Some media reports have alleged that McCain's charges in another ad regarding Obama's vote for kindergarten sex ed are false. "Learning about sex before learning to read?" the ad asks incredulously.

But a before-and-after examination by National Review's Jim Geraghty of what Obama supported as a member of the health and human services committee of the Illinois state senate reveals that the language "comprehensive sex education offered in any of grades 6 through 12" would indeed have changed to "comprehensive sex education offered in any of grades K through 12" had the measure become law.

Finally, a third commercial cites a Wall Street Journal report of "30 lawyers, investigators and opposition researchers" sent to Alaska to dig for dirt on Gov. Palin. "As Obama drops in the polls, he'll try to destroy her," the ad says.

Democrats deny sending operatives to the state, but consider that a July 30 posting on Obama's campaign Web site features a photo of a beaming Democratic State Sen. Hollis French, who leads the investigation into Palin's firing of the state's public safety commissioner, standing amidst numerous Obama for President placards.

Also in the photo is fellow Democratic State Sen. Kim Elton, head of the Alaska Legislative Council, who is refusing to replace French in spite of accusations that French is using his probe for optimum negative effect on Election Day.

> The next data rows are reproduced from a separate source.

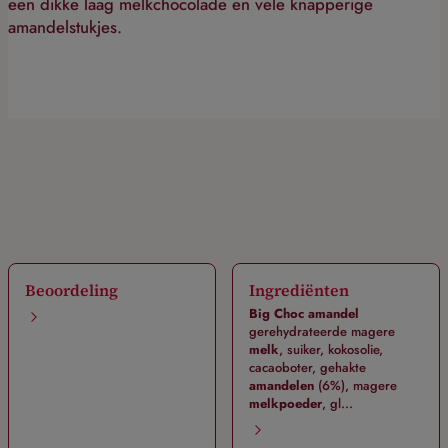
een dikke laag melkchocolade en vele knapperige
amandelstukjes.
Beoordeling
Ingrediënten
Big Choc amandel
gerehydrateerde magere
melk
, suiker, kokosolie,
cacaoboter, gehakte
amandelen
(6%), magere
melkpoeder
, gl...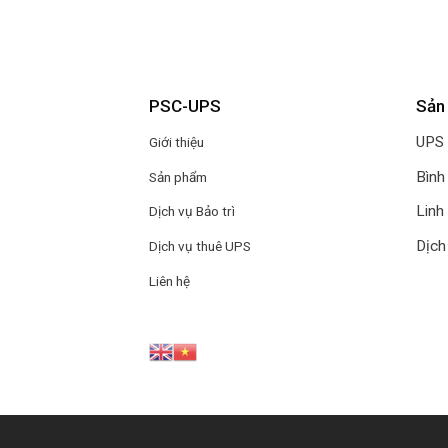
PSC-UPS
Sản
UPS
Giới thiệu
Bình
Sản phẩm
Linh
Dịch vụ Bảo trì
Dịch
Dịch vụ thuê UPS
Liên hệ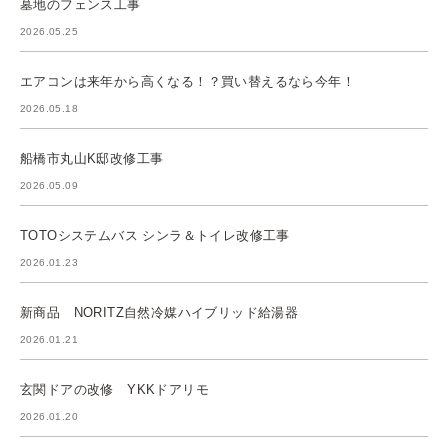
墓地のフェンス工事
2026.05.25
エアコンは来年から高くなる！？買い替えるなら今年！
2026.05.18
船橋市丸山K邸改修工事
2026.05.09
TOTOシステムバス シンラ＆トイレ改修工事
2026.01.23
新商品 NORITZ自然冷媒ハイブリッド給湯器
2026.01.21
玄関ドアの改修 YKKドアリモ
2026.01.20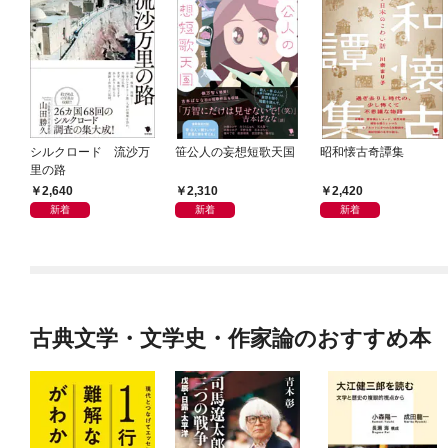
シルクロード 流沙万
笹公人の妄想短歌天国
昭和懐古奇譚集
里の路
2,640
2,310
2,420
新着
新着
新着
古典文学・文学史・作家論のおすすめ本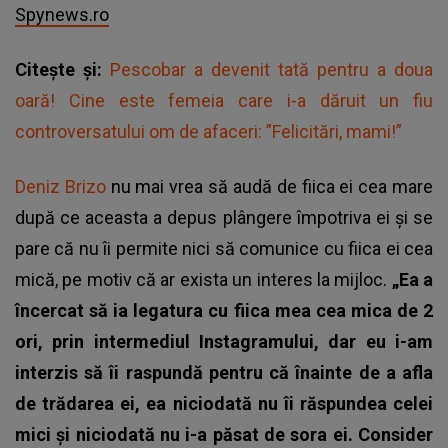
Spynews.ro
Citește și:
Pescobar a devenit tată pentru a doua
oară! Cine este femeia care i-a dăruit un fiu
controversatului om de afaceri: ”Felicitări, mami!”
Deniz Brizo
nu mai vrea să audă de fiica ei cea mare
după ce aceasta a depus plângere împotriva ei și se
pare că nu îi permite nici să comunice cu fiica ei cea
mică, pe motiv că ar exista un interes la mijloc.
„Ea a
încercat să ia legatura cu fiica mea cea mica de 2
ori, prin intermediul Instagramului, dar eu i-am
interzis să îi raspundă pentru că înainte de a afla
de trădarea ei, ea niciodată nu îi răspundea celei
mici și niciodată nu i-a păsat de sora ei. Consider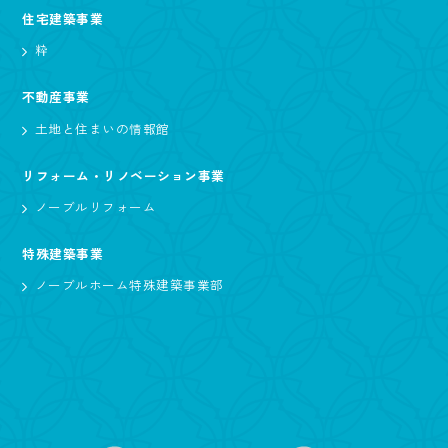
住宅建築事業
粋
不動産事業
土地と住まいの情報館
リフォーム・リノベーション事業
ノーブルリフォーム
特殊建築事業
ノーブルホーム特殊建築事業部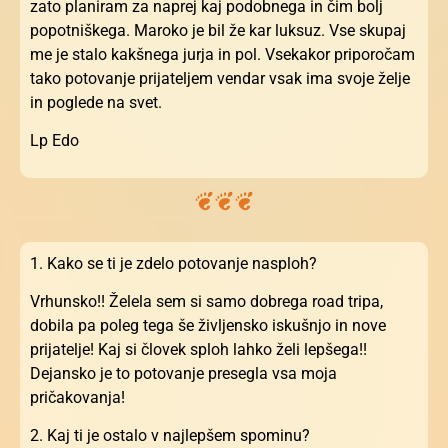
zato planiram za naprej kaj podobnega in čim bolj
popotniškega. Maroko je bil že kar luksuz. Vse skupaj
me je stalo kakšnega jurja in pol. Vsekakor priporočam
tako potovanje prijateljem vendar vsak ima svoje želje
in poglede na svet.
Lp Edo
1. Kako se ti je zdelo potovanje nasploh?
Vrhunsko!! Želela sem si samo dobrega road tripa,
dobila pa poleg tega še življensko iskušnjo in nove
prijatelje! Kaj si človek sploh lahko želi lepšega!!
Dejansko je to potovanje presegla vsa moja
pričakovanja!
2. Kaj ti je ostalo v najlepšem spominu?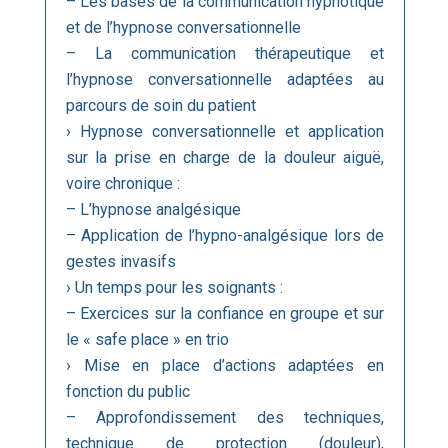
– Les bases de la communication hypnotique
et de l’hypnose conversationnelle
– La communication thérapeutique et
l’hypnose conversationnelle adaptées au
parcours de soin du patient
› Hypnose conversationnelle et application
sur la prise en charge de la douleur aiguë,
voire chronique :
– L’hypnose analgésique
– Application de l’hypno-analgésique lors de
gestes invasifs
› Un temps pour les soignants :
– Exercices sur la confiance en groupe et sur
le « safe place » en trio
› Mise en place d’actions adaptées en
fonction du public
– Approfondissement des techniques,
technique de protection (douleur),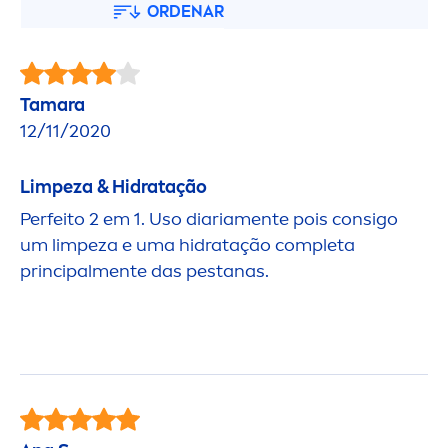
ORDENAR
Tamara
12/11/2020
Limpeza & Hidratação
Perfeito 2 em 1. Uso diaria
men
te pois consigo
um limpeza e uma hidratação completa
principal
men
te das pestanas.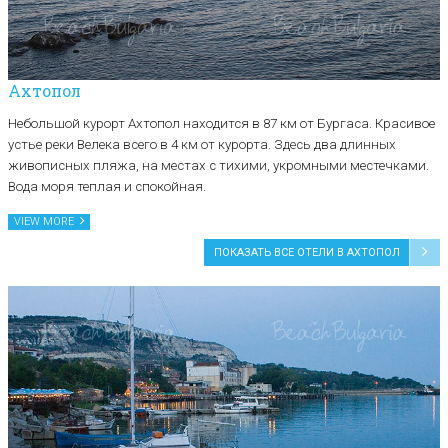
Ахтопол
Небольшой курорт Ахтопол находится в 87 км от Бургаса. Красивое
устье реки Велека всего в 4 км от курорта. Здесь два длинных
живописных пляжа, на местах с тихими, укромными местечками.
Вода моря теплая и спокойная.
VIEW MORE
ПОКАЗАТЬ ВСЕ ОТЕЛИ В АХТОПОЛ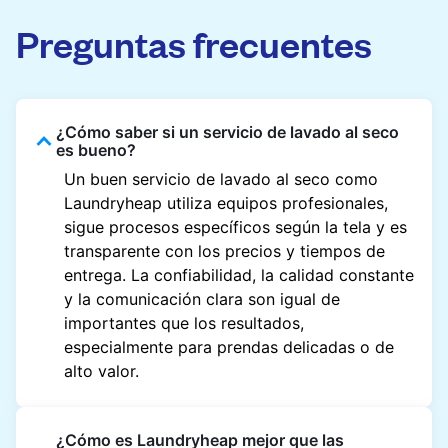
Preguntas frecuentes
¿Cómo saber si un servicio de lavado al seco
es bueno?
Un buen servicio de lavado al seco como
Laundryheap utiliza equipos profesionales,
sigue procesos específicos según la tela y es
transparente con los precios y tiempos de
entrega. La confiabilidad, la calidad constante
y la comunicación clara son igual de
importantes que los resultados,
especialmente para prendas delicadas o de
alto valor.
¿Cómo es Laundryheap mejor que las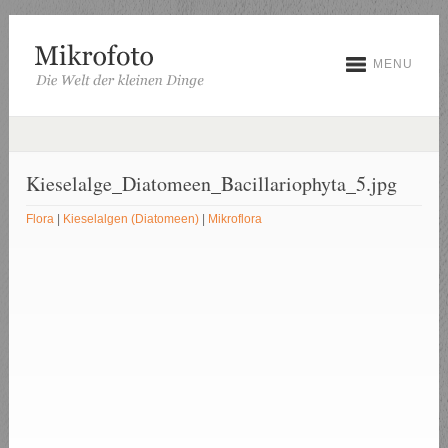
MENU
Kieselalge_Diatomeen_Bacillariophyta_5.jpg
Flora
|
Kieselalgen (Diatomeen)
|
Mikroflora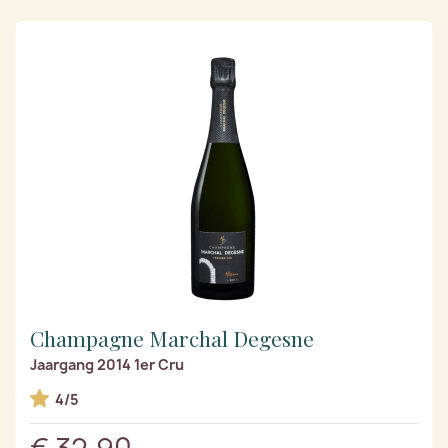
Champagne Marchal Degesne
Jaargang 2014 1er Cru
4/5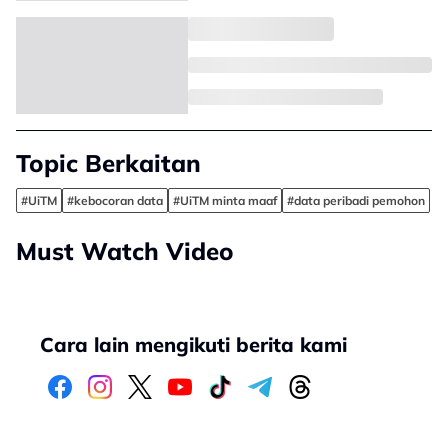
Topic Berkaitan
#UiTM
#kebocoran data
#UiTM minta maaf
#data peribadi pemohon
Must Watch Video
Cara lain mengikuti berita kami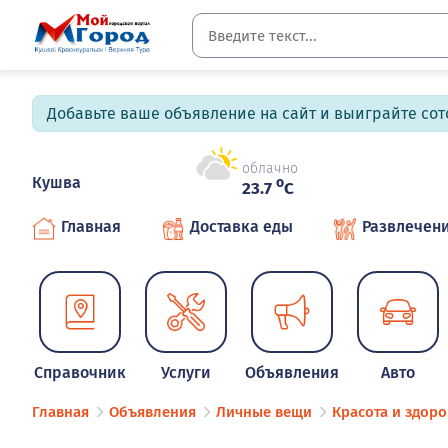
Добавьте ваше объявление на сайт и выиграйте сото
облачно
Кушва
o
23.7
C
Главная
Доставка еды
Развлечен
Справочник
Услуги
Объявления
Авто
Главная
Объявления
Личные вещи
Красота и здоро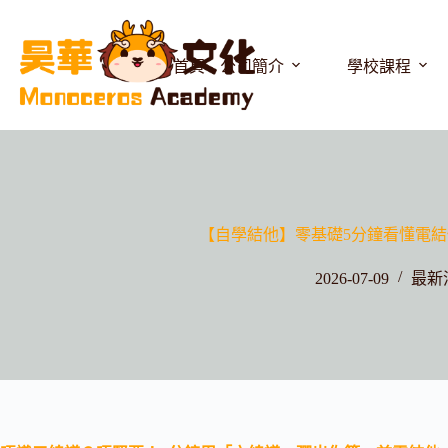
首頁
公司簡介
學校課程
【自學結他】零基礎5分鐘看懂電結
2026-07-09
最新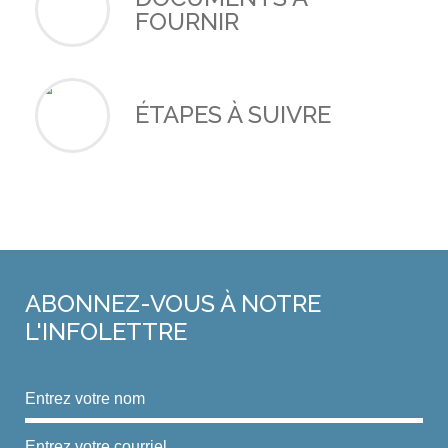
FOURNIR
ÉTAPES À SUIVRE
ABONNEZ-VOUS
À NOTRE
L'INFOLETTRE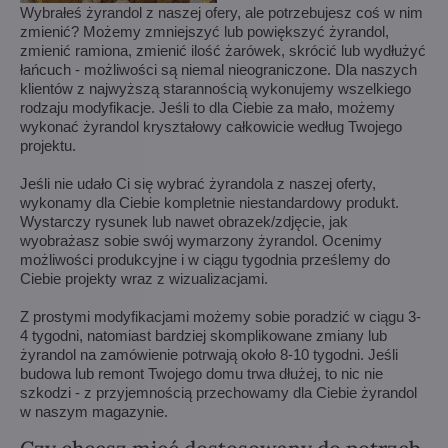
Wybrałeś żyrandol z naszej ofery, ale potrzebujesz coś w nim
zmienić? Możemy zmniejszyć lub powiększyć żyrandol,
zmienić ramiona, zmienić ilość żarówek, skrócić lub wydłużyć
łańcuch - możliwości są niemal nieograniczone. Dla naszych
klientów z najwyższą starannością wykonujemy wszelkiego
rodzaju modyfikacje. Jeśli to dla Ciebie za mało, możemy
wykonać żyrandol kryształowy całkowicie według Twojego
projektu.
Jeśli nie udało Ci się wybrać żyrandola z naszej oferty,
wykonamy dla Ciebie kompletnie niestandardowy produkt.
Wystarczy rysunek lub nawet obrazek/zdjęcie, jak
wyobrażasz sobie swój wymarzony żyrandol. Ocenimy
możliwości produkcyjne i w ciągu tygodnia prześlemy do
Ciebie projekty wraz z wizualizacjami.
Z prostymi modyfikacjami możemy sobie poradzić w ciągu 3-
4 tygodni, natomiast bardziej skomplikowane zmiany lub
żyrandol na zamówienie potrwają około 8-10 tygodni. Jeśli
budowa lub remont Twojego domu trwa dłużej, to nic nie
szkodzi - z przyjemnością przechowamy dla Ciebie żyrandol
w naszym magazynie.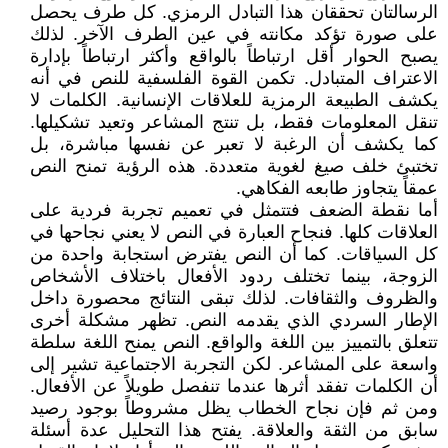
الرسالتان تحققان هذا التبادل الرمزي. كل طرف يحصل
على صورة تؤكد مكانته في عين الطرف الآخر. لذلك
يصبح الحوار أقل ارتباطاً بالواقع وأكثر ارتباطاً بإدارة
الاعتراف المتبادل. تكمن القوة الفلسفية للنص في أنه
يكشف الطبيعة الرمزية للعلاقات الإنسانية. الكلمات لا
تنقل المعلومات فقط، بل تنتج المشاعر وتعيد تشكيلها.
كما يكشف أن الرغبة لا تعبر عن نفسها مباشرة، بل
تختبئ خلف صيغ لغوية متعددة. هذه الرؤية تمنح النص
عمقاً يتجاوز طابعه الفكاهي.
أما نقطة الضعف فتتمثل في تعميم تجربة فردية على
العلاقات كلها. فنجاح العبارة في النص لا يعني نجاحها في
كل السياقات. كما أن النص يفترض استجابة واحدة من
الزوجة، بينما تختلف ردود الأفعال باختلاف الأشخاص
والظروف والثقافات. لذلك تبقى النتائج محصورة داخل
الإطار السردي الذي يقدمه النص. تظهر مشكلة أخرى
تتعلق بالتمييز بين اللغة والواقع. النص يمنح اللغة سلطة
واسعة على المشاعر. لكن التجربة الاجتماعية تشير إلى
أن الكلمات تفقد أثرها عندما تنفصل طويلاً عن الأفعال.
ومن ثم فإن نجاح الخطاب يظل مشروطاً بوجود رصيد
سابق من الثقة والعلاقة. يفتح هذا التحليل عدة أسئلة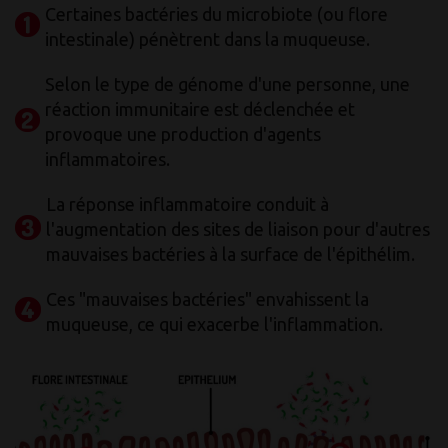
Certaines bactéries du microbiote (ou flore
intestinale) pénètrent dans la muqueuse.
Selon le type de génome d'une personne, une
réaction immunitaire est déclenchée et
provoque une production d'agents
inflammatoires.
La réponse inflammatoire conduit à
l'augmentation des sites de liaison pour d'autres
mauvaises bactéries à la surface de l'épithélim.
Ces "mauvaises bactéries" envahissent la
muqueuse, ce qui exacerbe l'inflammation.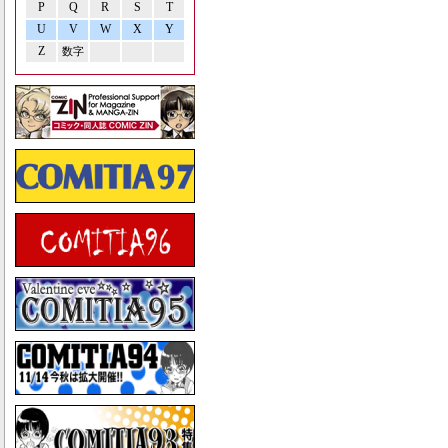
P
Q
R
S
T
U
V
W
X
Y
Z
数字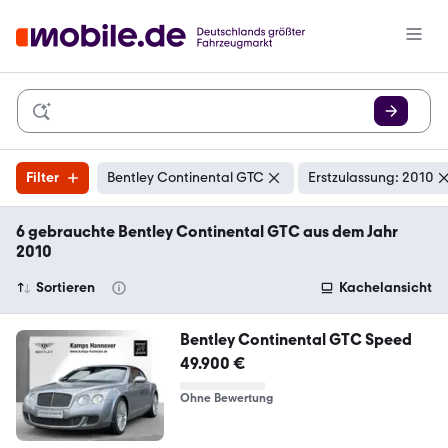
Filter
Bentley Continental GTC
Erstzulassung: 2010
6 gebrauchte Bentley Continental GTC aus dem Jahr
2010
Sortieren
Kachelansicht
Bentley Continental GTC Speed
49.900 €
Ohne Bewertung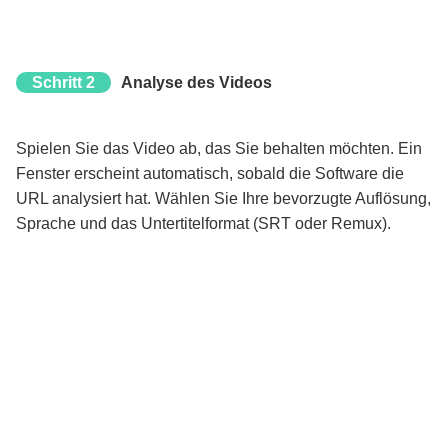
Schritt 2
Analyse des Videos
Spielen Sie das Video ab, das Sie behalten möchten. Ein
Fenster erscheint automatisch, sobald die Software die
URL analysiert hat. Wählen Sie Ihre bevorzugte Auflösung,
Sprache und das Untertitelformat (SRT oder Remux).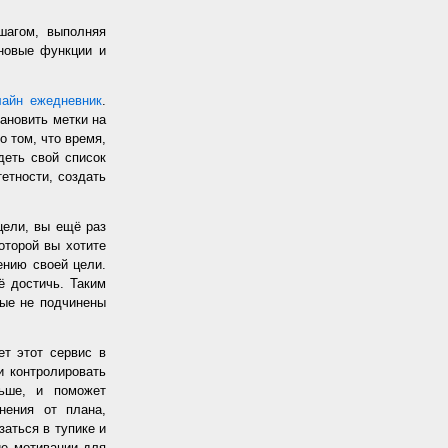
шагом, выполняя
 новые функции и
лайн ежедневник
.
ановить метки на
о том, что время,
еть свой список
етности, создать
цели, вы ещё раз
оторой вы хотите
жению своей цели.
ё достичь. Таким
рые не подчинены
т этот сервис в
и контролировать
ьше, и поможет
нения от плана,
заться в тупике и
ие мотивации для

Sen. Obama touts himself as a new kind of politician, who refuses to take the low road. In reality, he is a product of the leftish cadres of South Side Chicago, where cutthroat political tactics are just as ugly as the left's radical vision of the government replacing parents.

Sen. McCain is wise to shift from his frivolous Britney Spears "fame" ads to real reality TV with these new messages that expose Obama and his party.